Sri Lanka Votes in Tight Presidential Poll
TEHRAN (Tasnim) – Millions of Sri Lankans are voting in a tightly fought presidential election, as incumbent President Mahinda Rajapaksa faces a former ally who has promised to root out corruption and political decay.
Around 15 million people are eligible to vote in Thursday's election, as Rajapaksa faces Maithripala Sirisena, a former Health Minister who defected from the ruling party to run against him.
There were long queues at polling stations, with many voters calling for a change in leadership, Al Jazeera reported.

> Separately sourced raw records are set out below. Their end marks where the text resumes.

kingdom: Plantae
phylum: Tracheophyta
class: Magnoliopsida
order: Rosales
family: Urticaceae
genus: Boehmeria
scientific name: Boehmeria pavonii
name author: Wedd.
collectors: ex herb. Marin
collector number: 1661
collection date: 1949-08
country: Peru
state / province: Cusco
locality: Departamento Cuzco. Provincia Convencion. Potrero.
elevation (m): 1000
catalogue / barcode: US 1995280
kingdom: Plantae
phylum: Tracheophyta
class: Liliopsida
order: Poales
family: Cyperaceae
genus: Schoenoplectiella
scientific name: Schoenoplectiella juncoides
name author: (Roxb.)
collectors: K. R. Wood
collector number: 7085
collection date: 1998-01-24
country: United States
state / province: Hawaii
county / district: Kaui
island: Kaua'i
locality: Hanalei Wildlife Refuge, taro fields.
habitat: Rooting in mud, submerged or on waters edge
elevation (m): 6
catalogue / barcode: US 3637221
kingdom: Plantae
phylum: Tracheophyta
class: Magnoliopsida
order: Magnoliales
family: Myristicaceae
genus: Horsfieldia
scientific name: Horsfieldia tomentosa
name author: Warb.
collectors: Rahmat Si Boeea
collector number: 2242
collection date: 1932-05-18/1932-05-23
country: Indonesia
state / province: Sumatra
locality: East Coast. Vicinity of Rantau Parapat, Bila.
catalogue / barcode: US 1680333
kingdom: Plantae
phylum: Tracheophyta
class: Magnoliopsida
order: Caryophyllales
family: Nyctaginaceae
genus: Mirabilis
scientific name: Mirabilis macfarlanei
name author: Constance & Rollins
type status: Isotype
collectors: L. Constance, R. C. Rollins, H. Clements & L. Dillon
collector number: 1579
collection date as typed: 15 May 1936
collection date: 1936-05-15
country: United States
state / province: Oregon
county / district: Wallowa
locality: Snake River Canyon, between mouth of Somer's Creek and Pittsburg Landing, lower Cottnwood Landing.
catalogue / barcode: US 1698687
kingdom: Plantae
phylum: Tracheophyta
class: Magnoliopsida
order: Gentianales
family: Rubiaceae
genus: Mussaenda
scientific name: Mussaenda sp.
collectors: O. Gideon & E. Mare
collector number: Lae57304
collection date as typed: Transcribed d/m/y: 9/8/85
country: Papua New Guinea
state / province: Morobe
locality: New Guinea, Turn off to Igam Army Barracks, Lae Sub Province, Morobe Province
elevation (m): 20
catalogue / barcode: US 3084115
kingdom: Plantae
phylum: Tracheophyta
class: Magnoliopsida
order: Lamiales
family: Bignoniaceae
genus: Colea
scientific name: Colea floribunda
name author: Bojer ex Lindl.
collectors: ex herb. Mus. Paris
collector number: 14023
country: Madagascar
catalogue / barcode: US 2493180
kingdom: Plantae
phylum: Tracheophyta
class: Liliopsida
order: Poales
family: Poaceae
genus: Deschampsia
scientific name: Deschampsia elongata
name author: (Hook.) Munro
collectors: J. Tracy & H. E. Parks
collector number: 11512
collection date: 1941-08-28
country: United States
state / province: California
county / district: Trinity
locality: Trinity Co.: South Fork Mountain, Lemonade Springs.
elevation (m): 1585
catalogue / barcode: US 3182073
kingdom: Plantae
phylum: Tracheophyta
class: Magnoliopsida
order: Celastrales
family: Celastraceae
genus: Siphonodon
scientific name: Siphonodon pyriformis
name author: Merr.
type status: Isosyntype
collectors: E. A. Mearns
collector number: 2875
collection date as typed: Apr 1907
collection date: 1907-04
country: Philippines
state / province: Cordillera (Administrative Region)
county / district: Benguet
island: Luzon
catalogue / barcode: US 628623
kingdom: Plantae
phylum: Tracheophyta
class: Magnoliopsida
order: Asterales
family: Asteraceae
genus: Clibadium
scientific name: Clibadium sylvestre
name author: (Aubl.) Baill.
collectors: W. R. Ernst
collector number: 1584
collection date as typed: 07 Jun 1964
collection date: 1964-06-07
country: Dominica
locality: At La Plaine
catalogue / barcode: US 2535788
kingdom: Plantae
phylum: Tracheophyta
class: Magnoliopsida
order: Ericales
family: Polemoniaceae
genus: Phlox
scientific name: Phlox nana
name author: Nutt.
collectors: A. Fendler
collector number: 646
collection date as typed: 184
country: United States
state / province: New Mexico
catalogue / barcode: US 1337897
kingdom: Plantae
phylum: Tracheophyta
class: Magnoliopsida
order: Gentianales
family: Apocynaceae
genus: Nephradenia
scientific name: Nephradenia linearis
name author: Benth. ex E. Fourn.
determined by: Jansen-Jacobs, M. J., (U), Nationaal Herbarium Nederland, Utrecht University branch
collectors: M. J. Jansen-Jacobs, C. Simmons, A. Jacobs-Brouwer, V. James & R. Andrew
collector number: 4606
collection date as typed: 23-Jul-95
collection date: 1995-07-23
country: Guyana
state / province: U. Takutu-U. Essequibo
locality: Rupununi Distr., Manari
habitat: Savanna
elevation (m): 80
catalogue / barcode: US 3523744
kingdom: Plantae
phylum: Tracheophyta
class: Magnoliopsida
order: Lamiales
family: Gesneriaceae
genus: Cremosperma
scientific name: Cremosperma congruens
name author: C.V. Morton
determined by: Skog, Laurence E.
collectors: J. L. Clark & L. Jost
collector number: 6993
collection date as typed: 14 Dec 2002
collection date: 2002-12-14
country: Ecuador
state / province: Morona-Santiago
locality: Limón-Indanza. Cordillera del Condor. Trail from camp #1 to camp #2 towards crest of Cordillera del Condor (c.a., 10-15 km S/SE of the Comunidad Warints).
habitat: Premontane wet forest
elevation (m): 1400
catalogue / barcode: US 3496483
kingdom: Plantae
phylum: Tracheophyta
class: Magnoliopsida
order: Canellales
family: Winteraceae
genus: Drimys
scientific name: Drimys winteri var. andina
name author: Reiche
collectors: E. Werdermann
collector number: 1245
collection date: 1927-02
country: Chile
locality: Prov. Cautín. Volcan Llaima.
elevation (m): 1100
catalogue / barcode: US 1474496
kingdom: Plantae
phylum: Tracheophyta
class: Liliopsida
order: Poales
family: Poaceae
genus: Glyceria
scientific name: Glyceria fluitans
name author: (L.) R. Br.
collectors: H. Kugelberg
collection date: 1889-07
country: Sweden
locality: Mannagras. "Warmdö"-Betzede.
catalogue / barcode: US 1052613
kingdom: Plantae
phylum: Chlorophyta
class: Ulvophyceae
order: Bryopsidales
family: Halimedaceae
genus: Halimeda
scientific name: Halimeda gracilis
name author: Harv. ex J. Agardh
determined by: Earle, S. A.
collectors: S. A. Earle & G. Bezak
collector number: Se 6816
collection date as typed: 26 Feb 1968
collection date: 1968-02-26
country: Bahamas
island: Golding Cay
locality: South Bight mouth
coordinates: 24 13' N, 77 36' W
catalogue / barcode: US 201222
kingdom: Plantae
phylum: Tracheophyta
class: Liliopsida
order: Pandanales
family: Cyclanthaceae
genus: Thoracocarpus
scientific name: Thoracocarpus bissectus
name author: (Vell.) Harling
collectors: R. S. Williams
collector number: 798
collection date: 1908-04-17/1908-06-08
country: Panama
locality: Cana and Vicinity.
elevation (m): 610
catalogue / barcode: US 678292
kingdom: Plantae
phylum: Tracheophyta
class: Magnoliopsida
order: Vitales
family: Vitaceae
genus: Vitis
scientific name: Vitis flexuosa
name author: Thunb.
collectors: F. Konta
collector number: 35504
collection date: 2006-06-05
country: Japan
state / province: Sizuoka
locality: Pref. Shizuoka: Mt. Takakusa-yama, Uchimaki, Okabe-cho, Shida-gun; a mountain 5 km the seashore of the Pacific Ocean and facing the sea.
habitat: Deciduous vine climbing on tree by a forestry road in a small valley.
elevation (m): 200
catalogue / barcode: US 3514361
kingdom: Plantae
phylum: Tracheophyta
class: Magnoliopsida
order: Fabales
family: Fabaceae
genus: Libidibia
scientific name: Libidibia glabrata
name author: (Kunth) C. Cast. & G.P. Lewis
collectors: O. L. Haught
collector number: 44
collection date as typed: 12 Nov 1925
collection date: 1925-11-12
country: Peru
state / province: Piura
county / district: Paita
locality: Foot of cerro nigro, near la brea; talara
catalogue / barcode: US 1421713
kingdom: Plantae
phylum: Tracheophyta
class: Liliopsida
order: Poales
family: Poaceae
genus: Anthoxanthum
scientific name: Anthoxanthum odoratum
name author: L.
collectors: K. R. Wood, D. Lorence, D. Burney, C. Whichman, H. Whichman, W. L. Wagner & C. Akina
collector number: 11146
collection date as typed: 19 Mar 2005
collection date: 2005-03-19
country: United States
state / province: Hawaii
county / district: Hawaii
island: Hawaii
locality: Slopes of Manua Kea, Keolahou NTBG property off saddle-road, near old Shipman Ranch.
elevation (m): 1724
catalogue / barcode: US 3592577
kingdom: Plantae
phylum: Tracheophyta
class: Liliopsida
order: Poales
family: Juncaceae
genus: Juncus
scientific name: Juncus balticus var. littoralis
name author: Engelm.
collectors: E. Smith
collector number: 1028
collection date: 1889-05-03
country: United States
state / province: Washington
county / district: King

"My victory is in sight. There is support for us everywhere. From tomorrow, we will usher in a new political culture," Sirisena said, as he cast his vote in the eastern town of Polonnaruwa.
Sirisena quit as one of Rajapaksa's ministers in November, triggering a flood of defections from the government.
The defection turned Rajapaksa bid for a third term into a referendum on the president, and the enormous power he wields over the island nation.
There are no reliable opinion polls, but many analysts believe Sirisena will benefit from a popular yearning for change after a decade under Rajapaksa.
Sirisena's election campaign focused on reining in the president's expanding powers, and accused Rajapaksa of corruption, a charge the president denies.
Rajapaksa appeared assured of victory on Thursday, despite his second term being dogged by accusations of corruption, including undermining the independence of the judiciary and lining the pockets of political cronies through lucrative contracts.
"We will have a resounding victory. That is very clear," he told reporters.
After his landslide election victory in 2010, Rajapaksa jailed his opponent and used his overwhelming parliamentary majority to scrap a constitutional two-term limit for the president and give himself the power to appoint judges, top bureaucrats, police officials and military chiefs.
He also orchestrated the impeachment of the country's chief justice and replaced her with a trusted adviser.
Rajapaksa's political power grew immensely after he crushed the Tamil Tiger rebels in 2009, ending the country's 25-year civil war.
More than 100,000 people are estimated to have been killed, including 40,000 mostly Tamil civilians in the closing months of the conflict.